Nun müssen die Mitglieder der SPD entscheiden, ob ihre Partei mit der Partei von Julia Klöckner koalieren soll. Auf der Basis eines Vertragstextes, den das Führungspersonal der SPD als „durchschlagenden Verhandlungserfolg“ ausgibt.

An den besonders von der SPD-Führung hervorgehobenen angeblichen Verhandlungserfolgen, macht sich meine Skepsis fest und bringt mich dazu, mit „Nein“ zu stimmen.

-> Die Wiederherstellung der paritätischen Finanzierung der Krankenversicherung wird als historische Errungenschaft angepriesen. Offensichtlich haben alle SPD-Unterhändler vergessen, dass es die SPD war, die 2005 die gleichgewichtige Finanzierung beseitigt hat. Die CDU hat der SPD lediglich erlaubt, ihren Fehler von vor 13 Jahren — sagen wir klar, was es gewesen ist: eine soziale Schweinerei — zu korrigieren.

-> Das Rentenniveau soll bis 2025 bei 48 Prozent stabilisiert werden. Im Jahre 2004 hat die SPD durch Einführung des so- genannten Nachhaltigkeitsfaktors, die Senkung des Rentenniveaus auf zunächst 46, dann bis 2030 auf 43 Prozent erlaubt. Auch in diesem Fall erlaubt die CDU vorläufig die Korrektur einer SPD-Maßnahme.

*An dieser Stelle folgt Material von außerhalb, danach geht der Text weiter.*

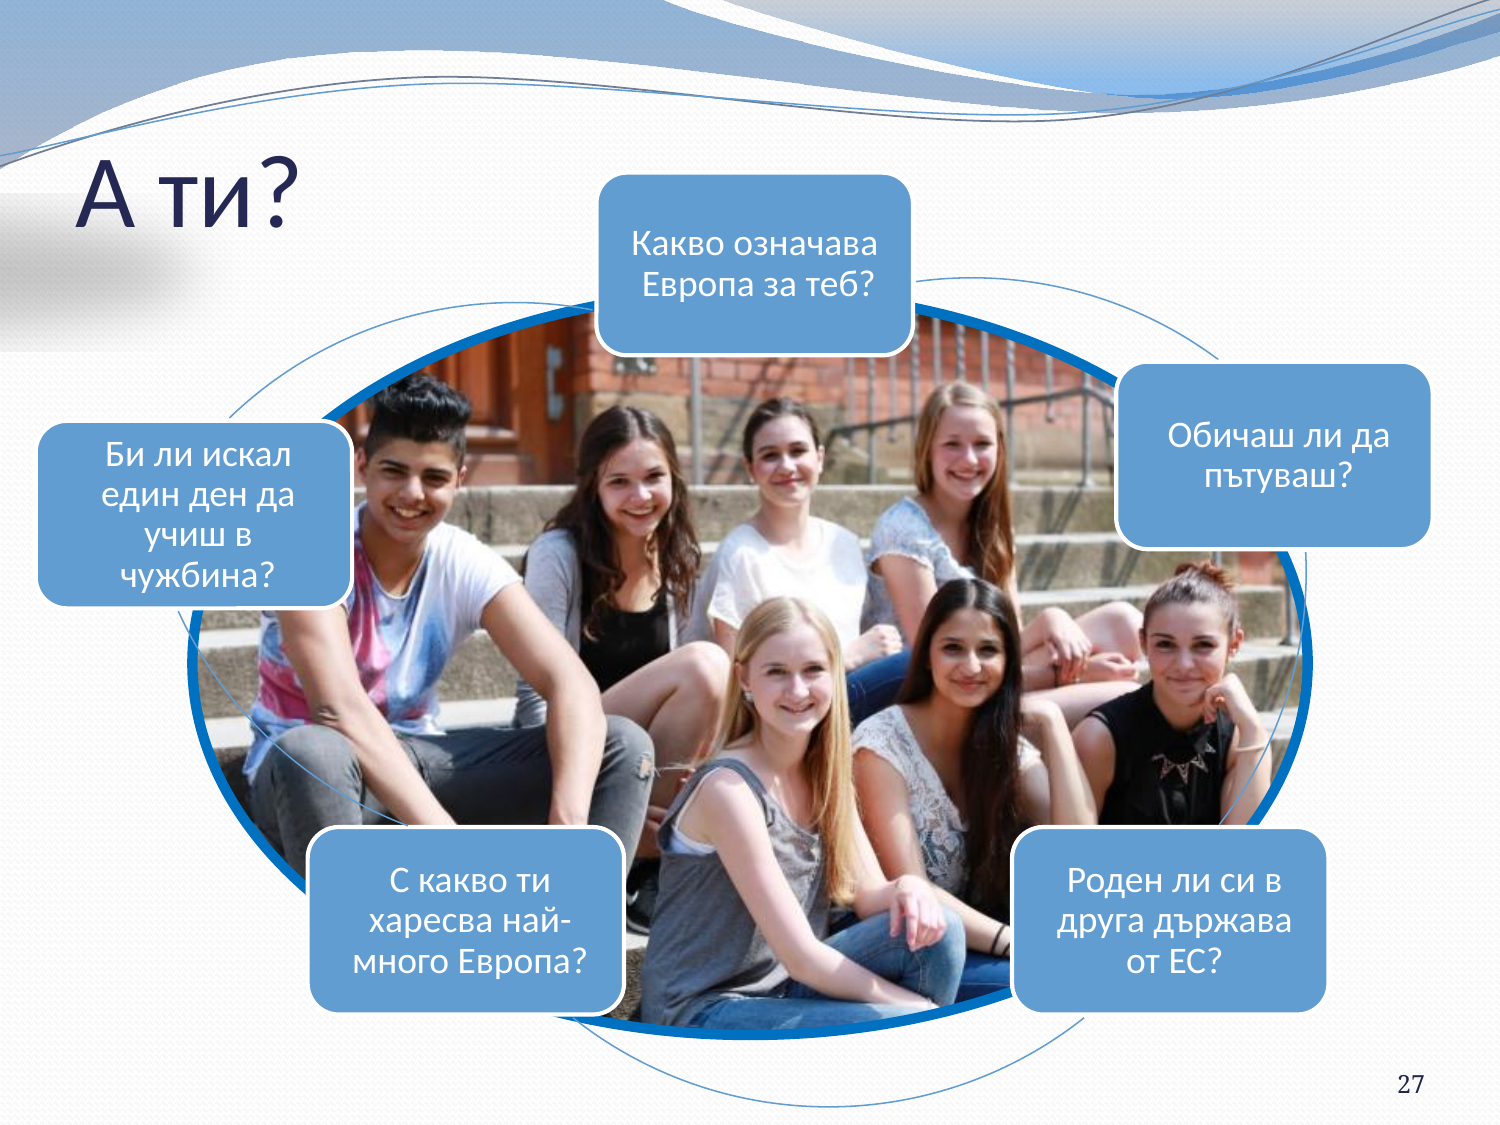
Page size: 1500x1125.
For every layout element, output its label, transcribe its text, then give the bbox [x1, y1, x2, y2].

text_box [0, 160, 1500, 1125]
title А ти? [75, 115, 1425, 159]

-> Genauso ist es bei der Befristung von Arbeitsverträgen ohne sachlichen Grund. Diese schlimme Gesetzgebung war der Einstieg in die Agenda-Politik des Kanzlers Gerhard Schröder im Jahre 2000.

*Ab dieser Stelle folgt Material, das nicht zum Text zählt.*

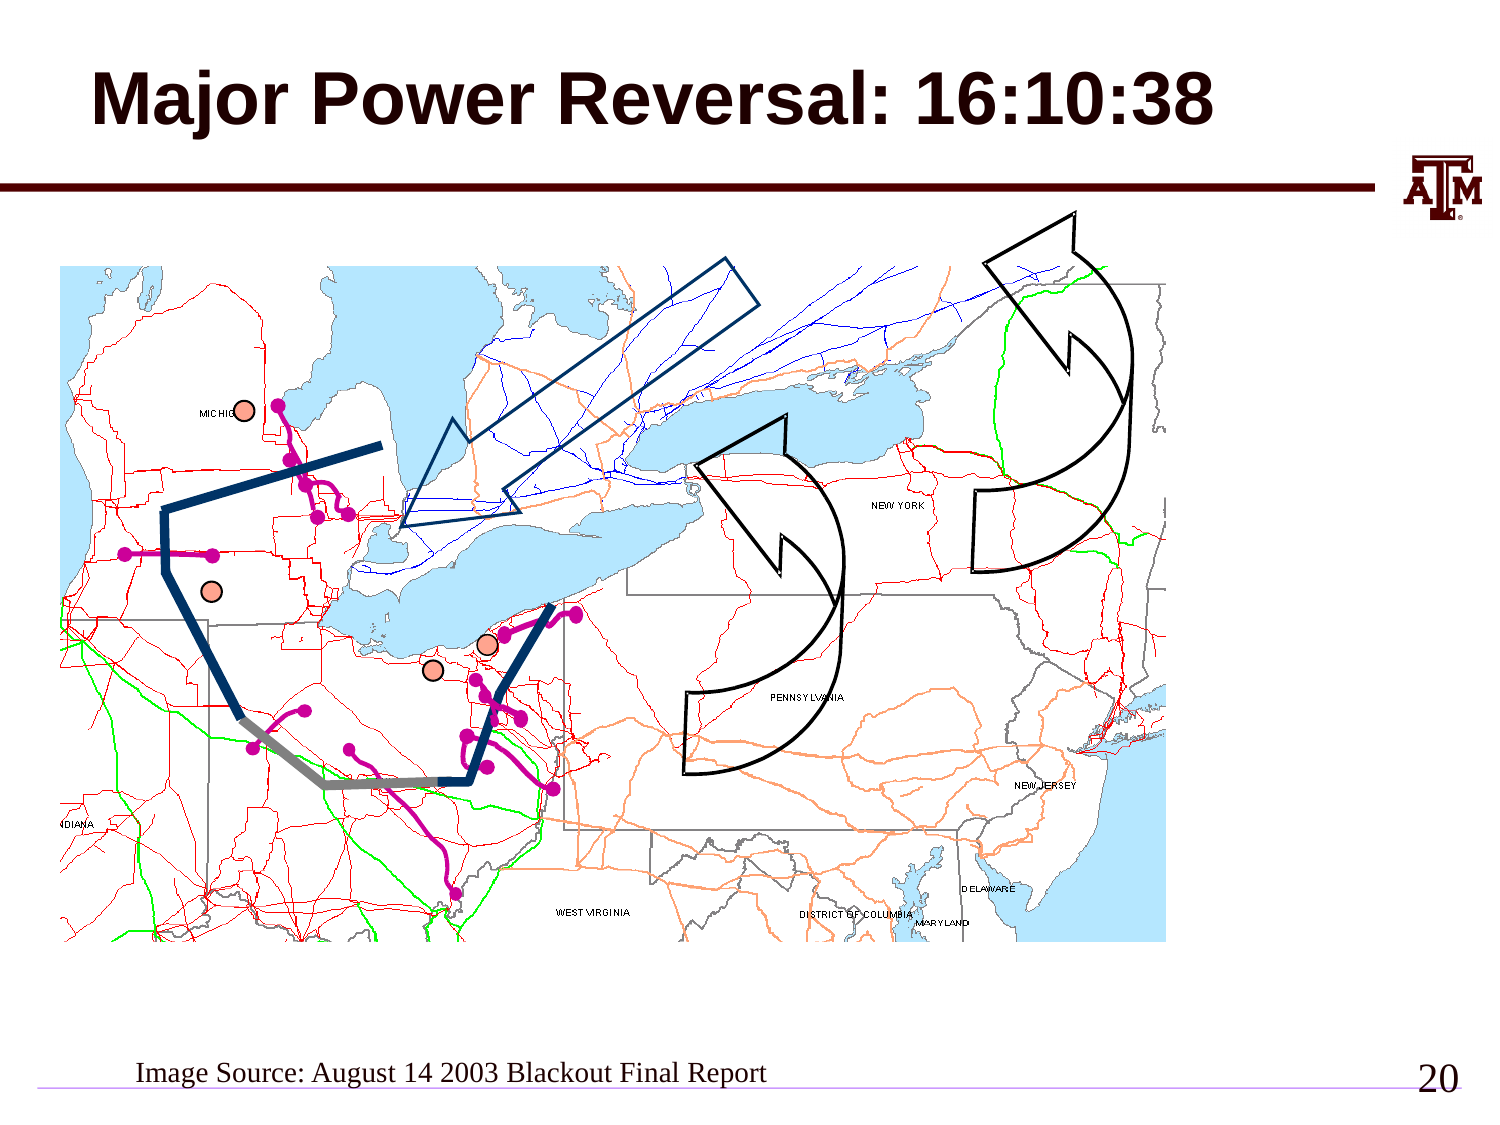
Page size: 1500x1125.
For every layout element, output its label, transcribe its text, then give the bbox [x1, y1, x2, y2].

text_box Image Source: August 14 2003 Blackout Final Report [120, 1046, 783, 1097]
title Major Power Reversal: 16:10:38 [74, 12, 1388, 188]
picture [1392, 137, 1493, 238]
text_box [59, 209, 1166, 943]
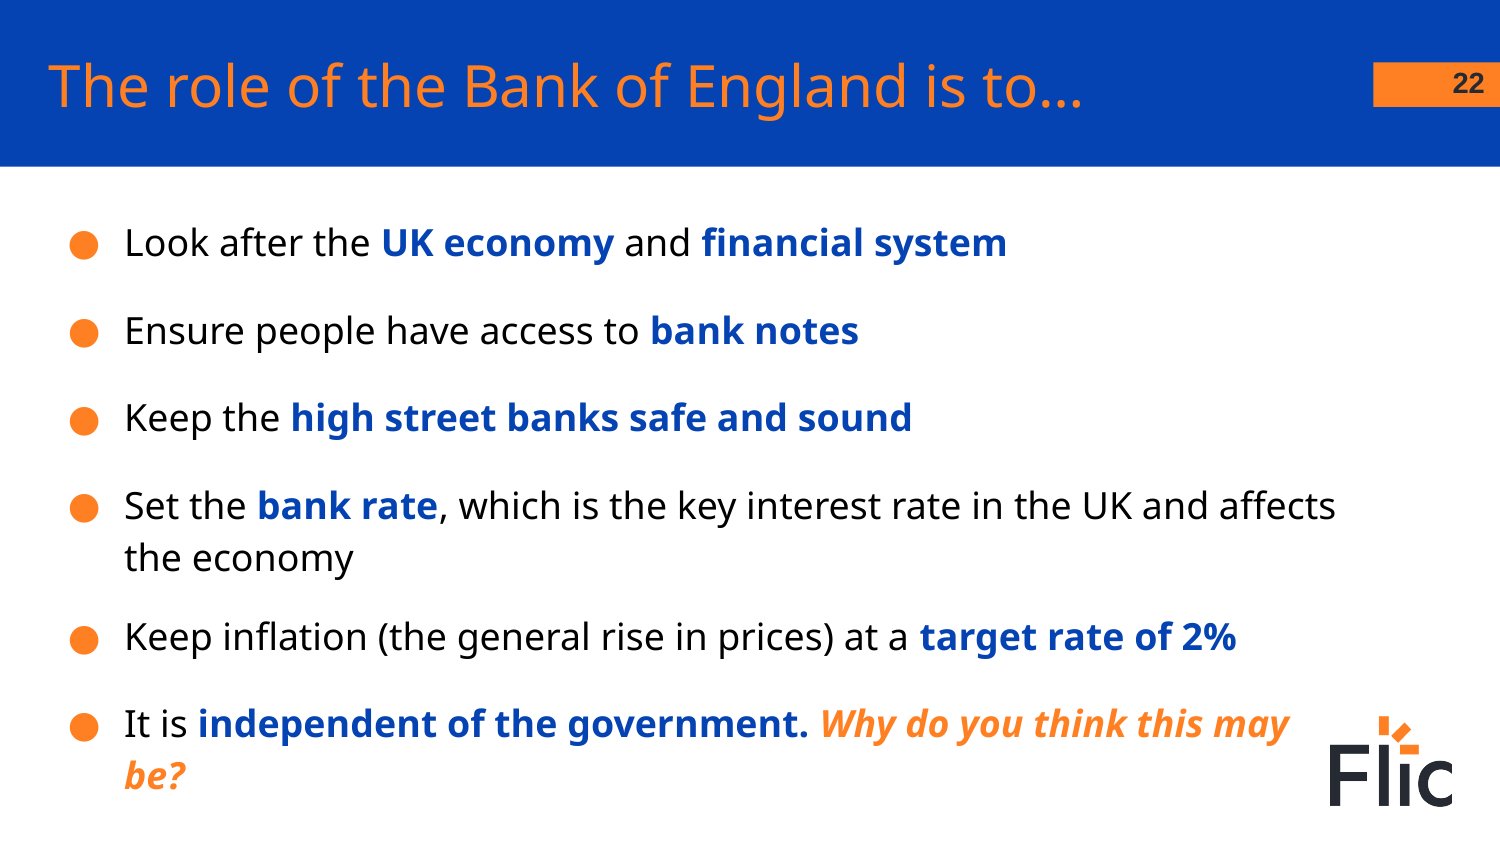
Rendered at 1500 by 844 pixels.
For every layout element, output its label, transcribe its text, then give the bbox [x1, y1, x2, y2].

text_box Ensure people have access to bank notes [34, 284, 1361, 367]
slide_number ‹#› [1410, 49, 1500, 115]
text_box It is independent of the government. Why do you think this may be? [34, 678, 1361, 813]
picture [1361, 716, 1452, 807]
text_box Keep the high street banks safe and sound [34, 372, 1361, 455]
text_box Set the bank rate, which is the key interest rate in the UK and affects the economy [34, 459, 1361, 591]
text_box Keep inflation (the general rise in prices) at a target rate of 2% [34, 591, 1361, 673]
text_box Look after the UK economy and financial system [34, 197, 1410, 279]
text_box The role of the Bank of England is to… [34, 41, 1346, 127]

-> Die Fortsetzung der Anerkennung von Kindererziehungszeiten, durch die CDU/CSU mit dem Kampfbegriff „Mütterrente“ durchgesetzt, geht zu Lasten der Beitragszahler in der Rentenversicherung. Eine sozialversicherungsfreie Gesetzgebung in Milliardenhöhe wird durch Sozialversicherungsbeiträge finanziert. So sozial richtig das Gesetz auch ist, so sozial verwerflich ist die Finanzierung aus dem Vermögen der Rentenversicherung.

Dieser Betrug an den Beitragszahlern der Rentenversicherung — Arbeitnehmer und Unternehmen — summiert sich in der Zeit von 2013 bis 2021 auf 59 Milliarden Euro. Und das alles, um der Bevölkerung die angebliche Einhaltung der „schwarzen Null“ in der Haushaltspolitik der Bundesregierung vorzugaukeln. Die Beitragszahler müssen für alle Steuerzahler geradestehen.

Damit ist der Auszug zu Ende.